You are an analyst in charge of valuing common stocks. You have been asked to value two stocks. The first stock NEW Inc. just paid a dividend of $6.00. The dividend is expected to increase by 50%, 30%, 15%, 10% and 5% per year respectively in the next five years. Thereafter the dividend will increase by 3% per year in perpetuity.

a) Calculate NEWs expected dividend for t = 1, 2, 3, 4, 5, and 6. The required rate of return for New Stock is 10% compounded annually,

b) What is NEWs stock price?

The second stock is OLD Inc. OLD will pay its first dividend of $12 in 5 years. The dividend will increase by 20% per year for the following 3 years after its first dividend payment.

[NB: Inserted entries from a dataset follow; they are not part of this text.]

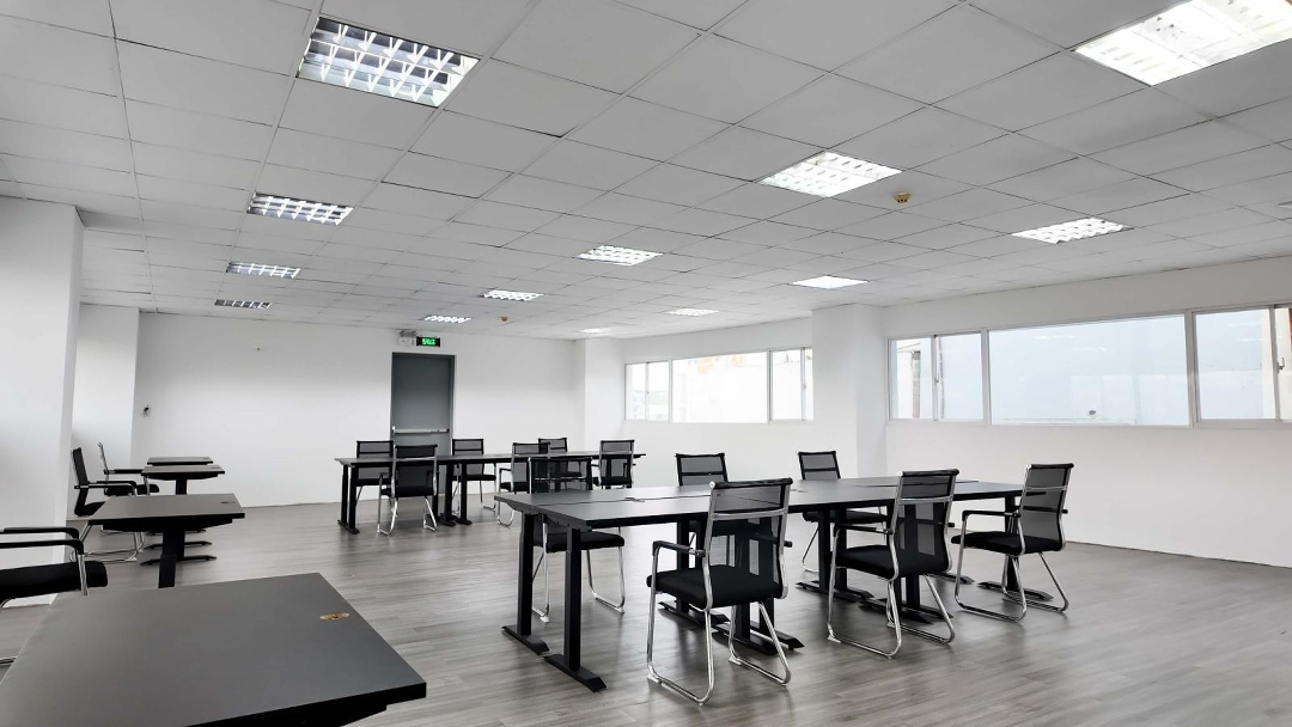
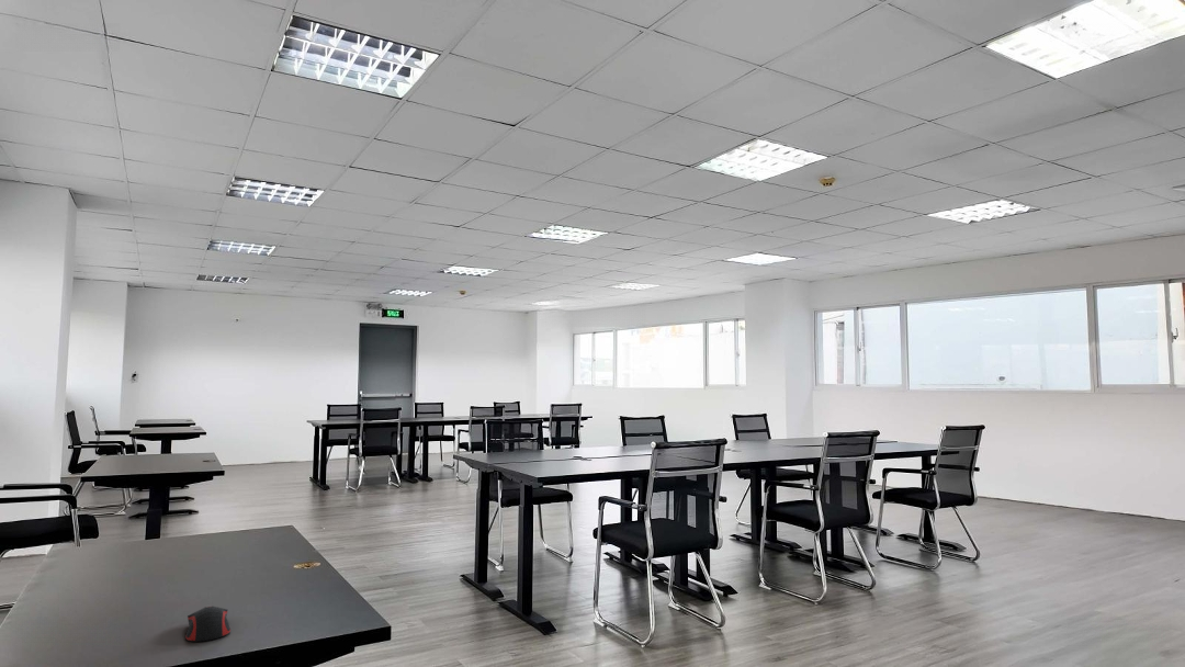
+ computer mouse [184,604,232,643]
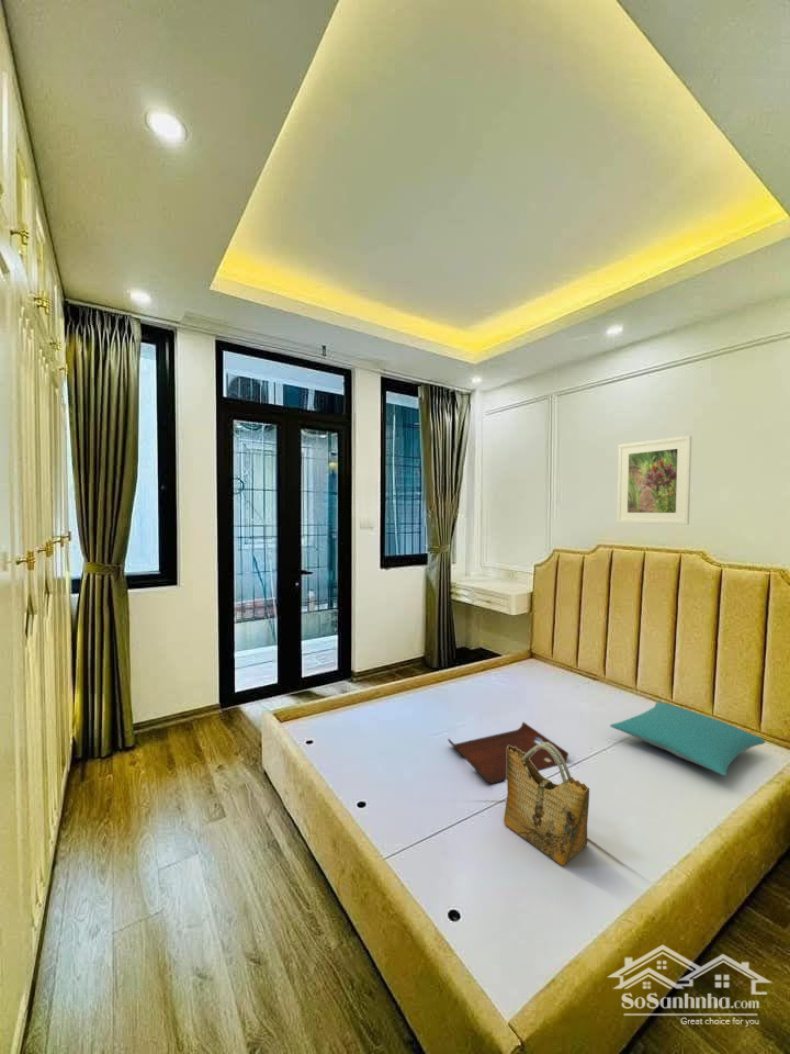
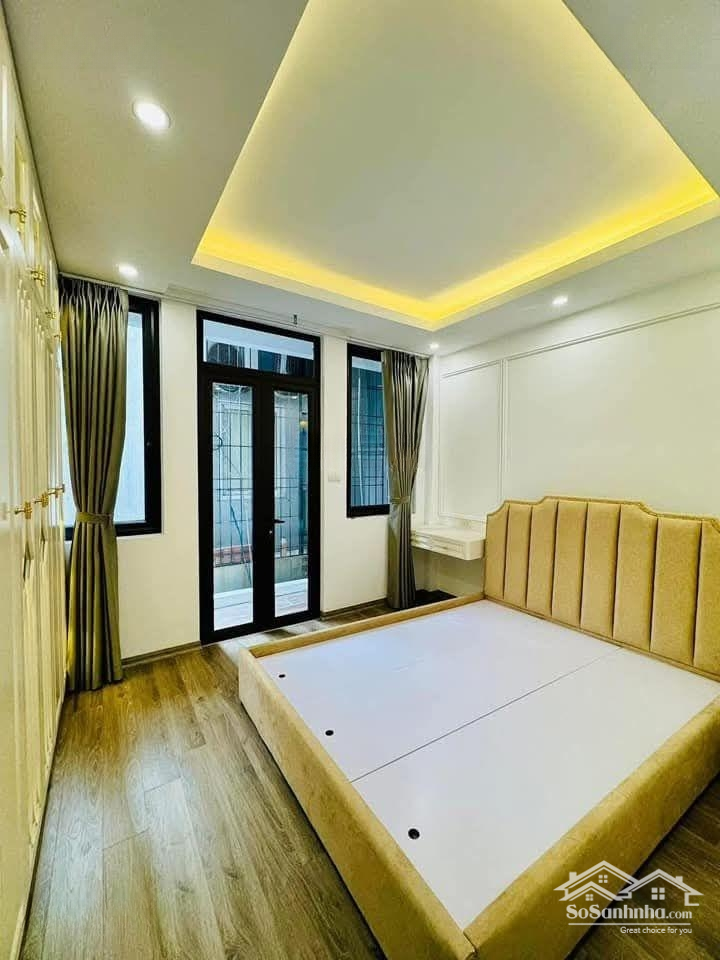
- pillow [609,702,766,777]
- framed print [616,435,692,526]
- grocery bag [503,741,590,866]
- serving tray [447,721,569,785]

Thereafter the dividend will increase by 2% per year in perpetuity.

c) Calculate OLDs expected dividend for t = 1, 2, 3, 4, 5, 6, 7, 8 and 9. The required rate of return for Old Stock is 10% compounded annually,

d) What is OLDs stock price?

Now assume that both stocks have a required rate of return of 40% per year for the first 6 years, 20% per year for the following 5 years, and thereafter the required rate of return will be 10%.

  1. e) What is NEWs stock price?

  2. f) What is OLDs stock price?

(Hint: you may need to forecast more dividends than you did in parts a, and c.)

Note you cannot use the NPV function to immediately value the stocks at time 0, as the required rate of return changes during the forecast period.

Note: All calculations should be rounded to the nearest cent. That is 2 decimal places.